Dear ... Dear Noah,
I finally landed in New York. Knew I should never have undertaken that second journey.
Signed, The Dove
Dear UN,
Please find attached my unbeatable formula for peace. No charge.
Signed, John LeMorte, President, Undertakers Guild
Dear Christchurch,
Sorry, you built in the wrong place, the wrong time. I was here first.
Signed, the Pacific Fault Line
Dear Mr. Bush,
We all knew you couldn’t spell.
Signed, The weapons of Ms Destruction.
Dear skin,
Thanks for the pheromones.
Signed, Mosquitoes
Dear Rapper,
Crappa Nuppa this Pappa Throwuppa.Signed,
The English Language
Dear Facebook,
Yes, I’m 90% below the surface too.
Signed, Icebergs
Dear Photon,
Thanks for showing me the light,
Signed, the brain
Dear Winner,
I may represent your success, but remember, I’m a success in my own right. Always nominated as The Statue of Choice. I deserve RESPECT!
Signed, Oscar
Dear Albert,
Your formula is correct. Excuses = Mindless Connivance squared.
Signed, Barak
Dear Walruses,
Thought we’d better let you know that we are adopting your image for our new corporate logo, as we needed something gentle and informative. It was the teeth that did it for us. We both have them long and sharp.
Signed, Dracula Inc.
Dear Professor Smallmind,
A student of yours has sent me a question from your recent exam paper: ‘The question is, to be or not to be. That is the question.’ Discuss. I have been plagiarized, misquoted and trashed over the centuries, but no one has had the temerity to
try to top me. The green eyed monster that doth mock the meat it feeds on is still alive, I see – and sweet revenge grows harsh!
Signed, William S
Dear Pooches everywhere,
Lost your sense of smell?

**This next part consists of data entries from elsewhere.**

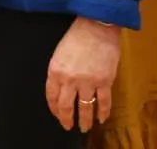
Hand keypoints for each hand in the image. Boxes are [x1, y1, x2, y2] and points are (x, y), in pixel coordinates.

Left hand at [46, 17, 119, 131]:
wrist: (96, 28)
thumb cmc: (76, 37)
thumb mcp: (58, 54)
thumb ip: (58, 72)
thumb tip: (60, 88)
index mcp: (55, 71)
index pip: (51, 96)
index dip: (54, 109)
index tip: (57, 114)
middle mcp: (70, 79)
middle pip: (66, 106)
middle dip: (66, 119)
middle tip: (68, 126)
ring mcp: (88, 82)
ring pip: (85, 108)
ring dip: (84, 120)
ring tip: (84, 128)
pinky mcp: (105, 82)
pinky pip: (104, 103)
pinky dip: (103, 113)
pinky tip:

Dependant on humans? Overfed and made to feel worthless? We can help. Leave a message on the nearest lamp post,
Signed, Real Dogs Recovery Program
Dear Pythagoras,
Do you realise how disheartening it is living next to a couple of right squares? They keep calling me ‘slope’ or ‘slide’, even ‘slippery’. I’m going to square up to them one day and tell them I’m their equal.
Signed, the hypotenuse.
Dear Teens,
So, you twitter? You live in a nest and eat worms? Watch out for hawks? Crumbs are a luxury?
Stop encroaching on our territory!
Signed, The Birds
Hey Albert,
I don’t care where you are in your space time thingy, an apple still hurts when it falls on your head.
Signed, Isaac
Dear Cinderella, Snow White, Rapunzel, and Sleeping Beauty,
Get real, all you ever wanted was a roll in the fantasy hay, and I gave it to you. Some stud, Hey?
Signed, Prince Charming
Dear Gardener,
Imagine, if you will, how you would feel if you had been brought up on the wrong side of the tracks. Then you’d have some appreciation of our plight.
Signed, The Weeds
Dear Forehead,
Yes, I’ll keep falling on you, but existential is not my style.
Signed, Raindrops
Dear Clint,
Talk to us all you want, but we won’t listen. We only understand rustle.
Signed, The Trees
Dear Computer,
Just because I thump the table and scream at you doesn’t mean I don’t love and respect you. And you really are the only computer in the world for me. I love you, baby.
Signed, Me
Dear Schrodinger,
The cat is not in the box, you idiot, it’s in the hat.
Signed, Suess
Dear Cream,
Please, get on with it. You know I’m nothing without you.
Signed, Strawberries
Dear Human,
Take a zero, add a decimal point and a million trillion zeros, and you are still microscopic in the scheme of things. But even then, I guess you might matter.
Signed, The Universe
Dear Nose,
We have perfume so we can procreate, but if it brings pleasure to you, be our guest.
Signed, Flowers
Dear One,
You are only as important as you think you are.
Signed, your Ego.
Dear Appaloosas,
Flighty, fancy, fastidious. That’s you. Dependable, determined, decisive. That’s us.
Signed, Mr. Ed Equus,
President, Clydesdale society International.
Dear Reader,
Thanks for your enjoyment.
Signed, The Smile
Submitted by Lindsay, Melbourne, Australia.